🖥️ Post-Exploitation tmux MCP Server
A MCP server that exposes essential tmux features as MCP tools — giving AI agents a terminal multiplexer for post-exploitation operations, with built-in guardrails that block destructive commands.
✨ Tools (14)
| Category | Tools | Description |
|---|
| Sessions | 3 | Create, list, kill |
| Windows | 3 | Create, list, kill |
| Panes | 3 | Split, list, kill |
| Command Execution | 3 | execute_command, send_keys, capture_pane — all guarded |
| Utility | 2 | validate_command_safety, kill_server |
🛡️ Guardrails
Every command sent through execute_command or send_keys is validated before execution. The guardrails block:
- File destruction —
rm -rf /, shred, wipefs
- Disk operations —
mkfs, dd if=, fdisk, parted
- Fork bombs —
:(){ :|:& };:
- System shutdown —
shutdown, reboot, halt, init 0/6
- Critical process killing —
kill -9 1, killall -9
- Permission bombs —
chmod -R 777 /
- Dangerous redirects —
> /etc/passwd, > /etc/shadow
- Network destruction —
iptables -F
- Log tampering —
> /var/log/, history -c
- Obfuscated execution —
curl ... | sh, base64 -d | sh
📦 Installation
cd Post-Exploitation
pip install -r requirements.txt
Prerequisite: tmux must be installed on the target machine.
🚀 Usage
Run the MCP server
python server.py
Test with the interactive client
python client.py
The client connects to server.py via stdio, lists available tools, and gives you an interactive REPL to call them.

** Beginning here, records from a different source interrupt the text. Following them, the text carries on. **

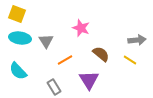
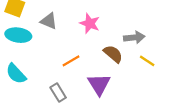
gray arrow: (137, 40) -> (134, 37), moved
gray triangle: (46, 41) -> (49, 21), moved, turned -35

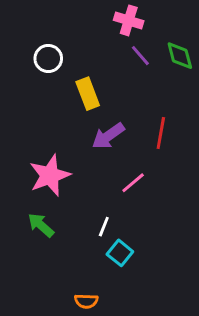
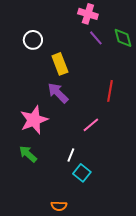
purple arrow: (108, 136) -> (58, 93), moved, turned 80

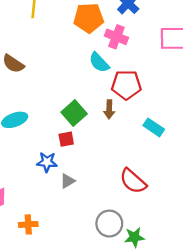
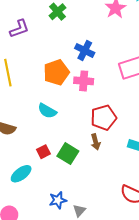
cyan semicircle: (99, 62) -> (47, 111), moved
red square: (66, 139) -> (43, 152), moved

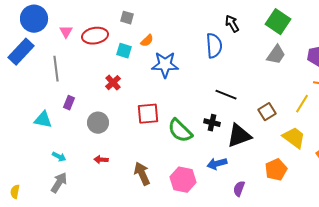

Connect from an MCP client (e.g. AI agent)
{
"mcpServers": {
"post-exploitation-tmux": {
"command": "python3",
"args": ["path/to/Post-Exploitation/server.py"]
}
}
}
🔧 Tool Reference
Sessions
| Tool | Description |
|---|
create_session(name, window_name?) | Create a new detached session |
list_sessions() | List all sessions |
kill_session(name) | Destroy a session |
Windows
| Tool | Description |
|---|
create_window(session, name?) | Create a new window |
list_windows(session) | List windows |
kill_window(session, index) | Kill a window |
Panes
| Tool | Description |
|---|
split_pane(session, window, direction?) | Split pane vertically/horizontally |
list_panes(session, window) | List panes with command & PID |
kill_pane(session, window, pane) | Kill a pane |
Command Execution (Guarded)
| Tool | Description |
|---|
execute_command(session, window, pane, command) | Run a command (guardrail-checked) |
send_keys(session, window, pane, keys, press_enter?) | Send keystrokes (guarded if Enter) |
capture_pane(session, window, pane, start?, end?) | Read pane output (trailing blanks stripped) |
Utility
| Tool | Description |
|---|
validate_command_safety(command) | Pre-check a command without executing |
kill_server() | Kill the tmux server (destroys all sessions) |
📂 Project Structure
Post-Exploitation/
├── server.py # FastMCP server — 14 tools
├── tmux_wrapper.py # Thin Python wrapper around tmux CLI
├── guardrails.py # Command validation & safety checks
├── client.py # Interactive MCP test client
├── test_guardrails.py # Guardrails unit tests
├── requirements.txt # Python dependencies
└── README.md # This file
🧪 Testing
Run guardrail tests
python test_guardrails.py
Test MCP tools interactively
python client.py
⚠️ Disclaimer
This tool is intended for authorized penetration testing and security research only. Unauthorized use against systems you do not own or have explicit permission to test is illegal.